Member of the West Bengal Legislative Assembly
- Incumbent
- Assumed office 4 May 2026
- Preceded by: Bikram Chandra Pradhan
- Constituency: Dantan

Personal details
- Party: Bharatiya Janata Party
- Profession: Politician

= Ajit Kumar Jana =

Indian politician (born 1955)

Ajit Kumar Jana (born 1955) is an Indian politician from West Bengal. He is a member of the West Bengal Legislative Assembly from the Dantan Assembly constituency in Paschim Medinipur district representing the Bharatiya Janata Party.

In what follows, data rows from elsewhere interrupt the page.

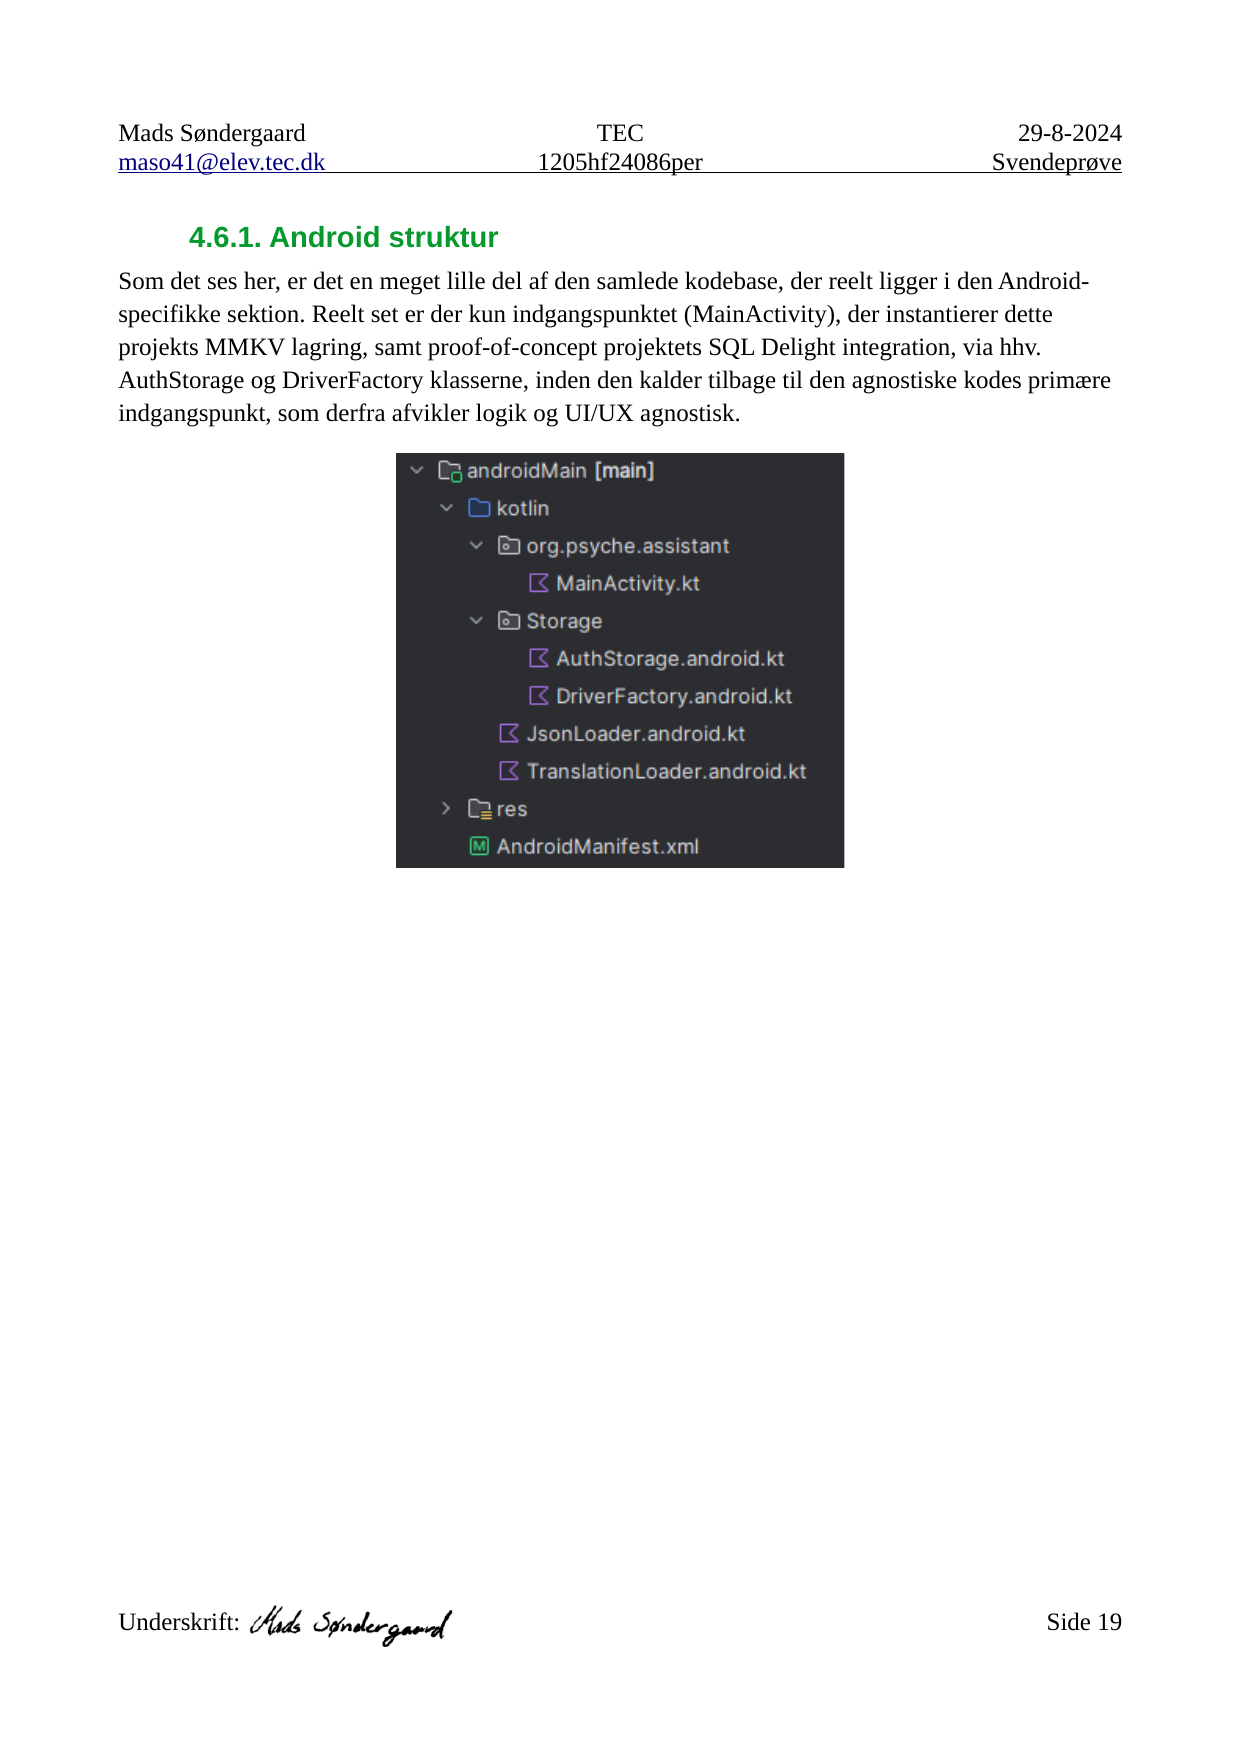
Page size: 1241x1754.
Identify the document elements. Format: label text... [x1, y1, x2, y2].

picture [396, 453, 845, 868]
picture [244, 1600, 458, 1647]
subtitle 4.6.1. Android struktur [118, 220, 1122, 253]
text Som det ses her, er det en meget lille del af den samlede kodebase, der reelt ligger i den Android-specifikke sektion. Reelt set er der kun indgangspunktet (MainActivity), der instantierer dette projekts MMKV lagring, samt proof-of-concept projektets SQL Delight integration, via hhv. AuthStorage og DriverFactory klasserne, inden den kalder tilbage til den agnostiske kodes primære indgangspunkt, som derfra afvikler logik og UI/UX agnostisk. [118, 266, 1122, 427]
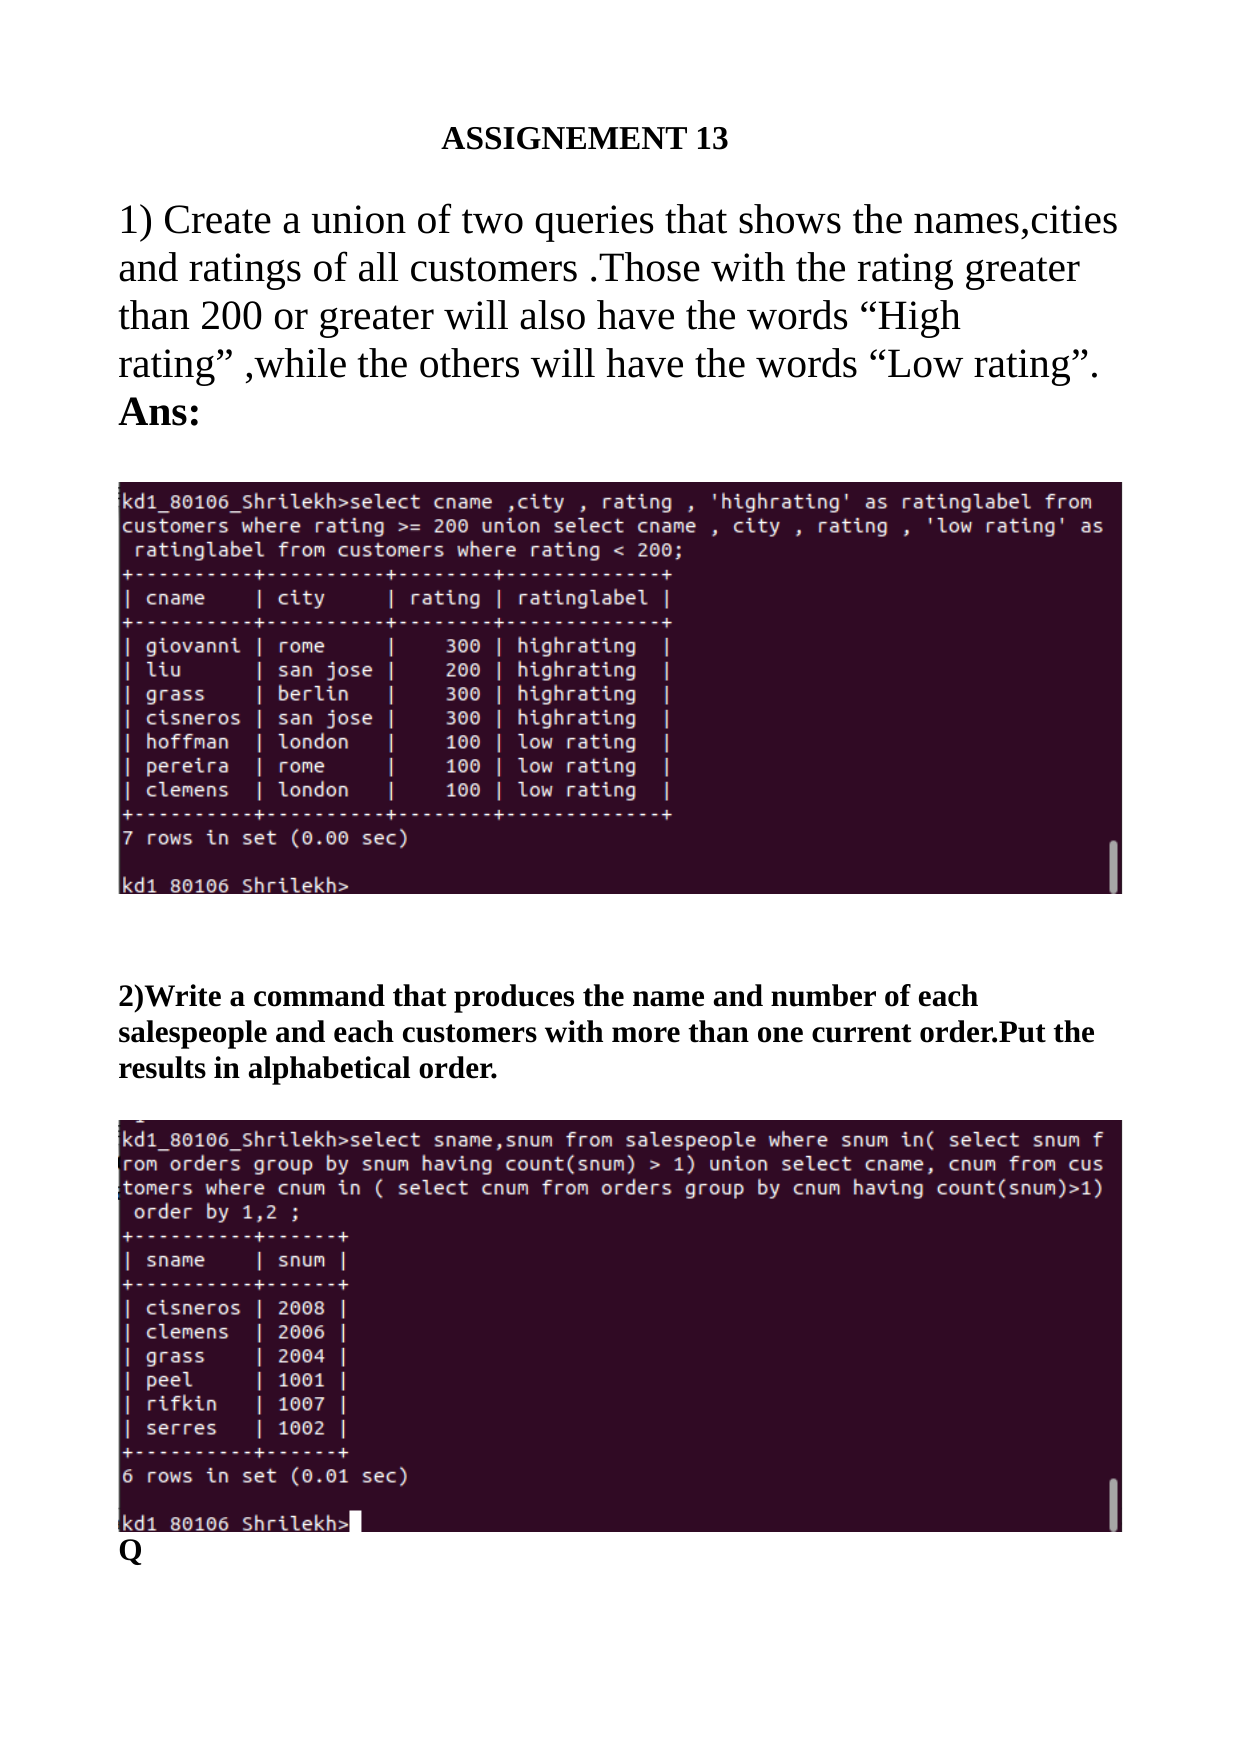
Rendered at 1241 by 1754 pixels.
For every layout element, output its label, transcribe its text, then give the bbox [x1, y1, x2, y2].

text Q [118, 1532, 1122, 1567]
text 1) Create a union of two queries that shows the names,cities and ratings of all customers .Those with the rating greater than 200 or greater will also have the words “High rating” ,while the others will have the words “Low rating”. [118, 195, 1122, 386]
picture [118, 1120, 1123, 1532]
text 2)Write a command that produces the name and number of each salespeople and each customers with more than one current order.Put the results in alphabetical order. [118, 977, 1122, 1085]
text Ans: [118, 386, 1122, 434]
picture [118, 482, 1123, 894]
text ASSIGNEMENT 13 [118, 118, 1122, 156]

== Early life and education ==
Jana is from Dantan, Paschim Medinipur district, West Bengal. He is the son of the late Gangaram Jana. He completed his Bachelor of Commerce in 1979 at Jhargram Raj College which is affiliated with University of Calcutta. He runs his own business. He declared assets worth Rs.14 crore in his affidavit to the Election Commission of India.

== Career ==
Jana won the Dantan Assembly constituency representing the Bharatiya Janata Party in the 2026 West Bengal Legislative Assembly election. He polled 1,10,259 votes and defeated his nearest rival, Manik Maiti of the All India Trinamool Congress, by a margin of 10,376 votes.